Picking Your Brain: Synergy of OMIM and PubMed in Understanding Gene-Disease Associations for Synapse ProteinsLinguamatics
I read with interest a recent publication which sheds light on the complex interactions of synapse protein complexes with human disease.
The study (run by the Genes to Cognition neuroscience research programme) combined wet-lab research with bioinformatics and text analytics to uncover genetic associations with these protein complexes in over seventy human brain diseases, including Alzheimer’s Disease, Schizophrenia and Autism spectrum disorders.
The idea was to identify and develop suitable screening assays for synapse proteomes from post-mortem and neurosurgical brain samples, focusing specifically on Membrane-associated guanylate kinase (MAGUK) associated signalling complexes (MASC).

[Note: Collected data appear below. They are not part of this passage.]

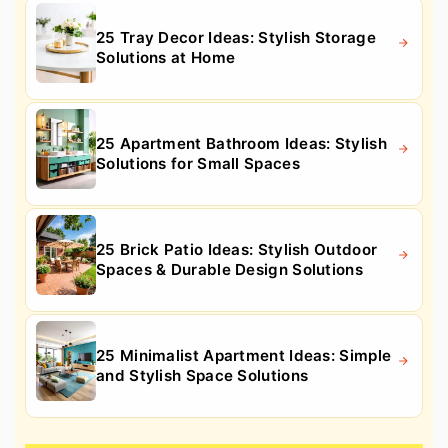
25 Tray Decor Ideas: Stylish Storage
Solutions at Home
25 Apartment Bathroom Ideas: Stylish
Solutions for Small Spaces
25 Brick Patio Ideas: Stylish Outdoor
Spaces & Durable Design Solutions
25 Minimalist Apartment Ideas: Simple
and Stylish Space Solutions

Our CTO, David Milward was involved in the text analytics work. He used the natural language processing capabilities of Linguamatics I2E platform to extract gene-mutation-disease associations from PubMed abstracts. The flexibility of I2E enabled an appropriate balance of recall and precision, thus providing comprehensive results while not overloading curators with noise. Queries were built using linguistic patterns to allow associations to be discovered between a list of several thousand relevant gene identifiers, and appropriate MedDRA disease terms.
The key aim was to provide comprehensive results with suitable accuracy to allow fast curation. These text-mined results were combined with data from Online Mendelian Inheritance in Man (OMIM) on human MASC genes and genetic disease associations.